I forgive my parents. I open my heart in understanding and forgiveness to them for not talking with me about my actions and to myself for my behaviors during those years.


  1. I have heard a lot about the power of forgiveness. I imagine for most of us it is easier said than done. And maybe forgiving one's self is hardest? I am impressed with the clarity that you now have as you look back and consider your parents actions.

  2. I tried a 10 step program once...Emotions Anonymous. I couldn't relate it to my problems. I couldn't get into the higher power aspect.

    I can see that OA is helping you to sort out your past and present. I hope you continue to find the way to find peace and happiness.

    Funny how I can see how some of the issues you have talked about have certainly powered your addictions, but don't understand that about myself.

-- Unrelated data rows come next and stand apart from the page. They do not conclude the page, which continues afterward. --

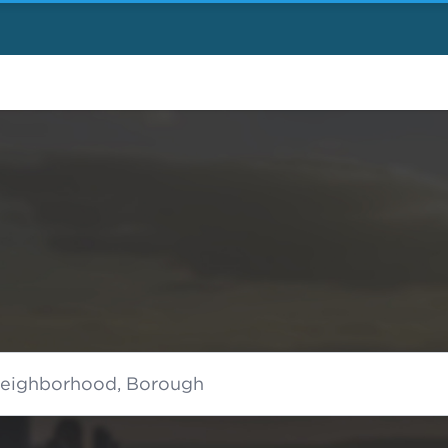
 Neighborhood, Borough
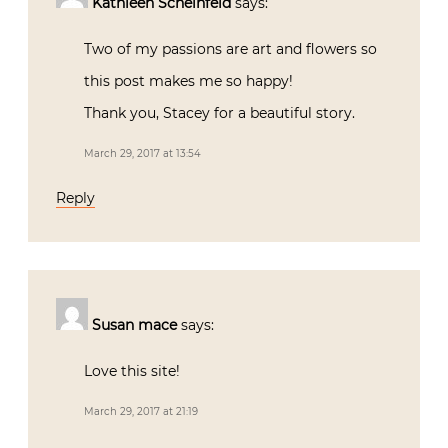
Kathleen Scheinfeld
says:
Two of my passions are art and flowers so
this post makes me so happy!
Thank you, Stacey for a beautiful story.
March 29, 2017 at 13:54
Reply
Susan mace
says:
Love this site!
March 29, 2017 at 21:19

    My brother lived and died an alcoholic. I don't ever remember my mother acknowledging it. If anything she enabled it. I know my father and brother had heated words about it a lot. No one ever did anything to help him. I am sure they didn't have a clue how to help. Back then, things just weren't like they are now. Not many knew these problems were an illness, but thought them to be a weakness.

    Best wishes Robin. I'm pulling for you to work all this out.

  3. I'm sorry your folks didn't notice, or didn't realize, that you were having so many problems. I think that maybe all the reasons you listed had something to do with that. The fact that you can forgive your parents and yourself (and that's the hardest of all) and then be here in the present to notice yourself and take action is an amazing thing and speaks to your inner strengths and willingness to grow and change.

    This lights up a lot of my family stuff... My folks never, ever noticed me. I was generally ignored through my growing up years, and I have to admit, it kind of suited me. I had a lot more freedom than my friends did. But I also got no encouragement in anything. It seemed normal to me at the time, but looking back, I can't help but wonder, "what if..." In spite of my mom's and step-father's alcoholism, or maybe because of it, I never drank much and don't drink at all now. If I'm addicted to anything, it's probably books, art, beads, and fibers, and I can channel that into good things, I believe.

  4. There are probably many other possible reasons why your parents didn't say anything. One that occurs to me is that they did not want to give you the impression that they disapproved of you or the way you were behaving. Perhaps they were aware of your negative self image and didn't want you to think they saw you in a negative light.

    Sometimes my husband and I choose to not to say something to his sons. Our concern is that if they think we disapprove of certain activities, they won't feel they can come to us if/when they want to talk to us about it.

  5. When I get to thinking about what might have been, I try very hard (for both myself and others) to believe that I did the very best I could at the time, knowing what I knew then, and being the person I was then.
    For me, the best answer to past regrets is to make choices today that I will not regret in the future.

  6. I am the oldest of 5 kids, too, though not so much space between siblings. I know my mom worried about my weight when it became apparent that I took after my dad's side of the family. she was supportive of my dieting attempts (and my dad's) without being judgmental. It really didn't make a difference in the long run.

    I think if you are like me and just plain didn't get enough attention and nurturing and found solice in food, pointing out the errors of your ways would not solve them. Maybe it would make you look at them...but you know it is more complicated.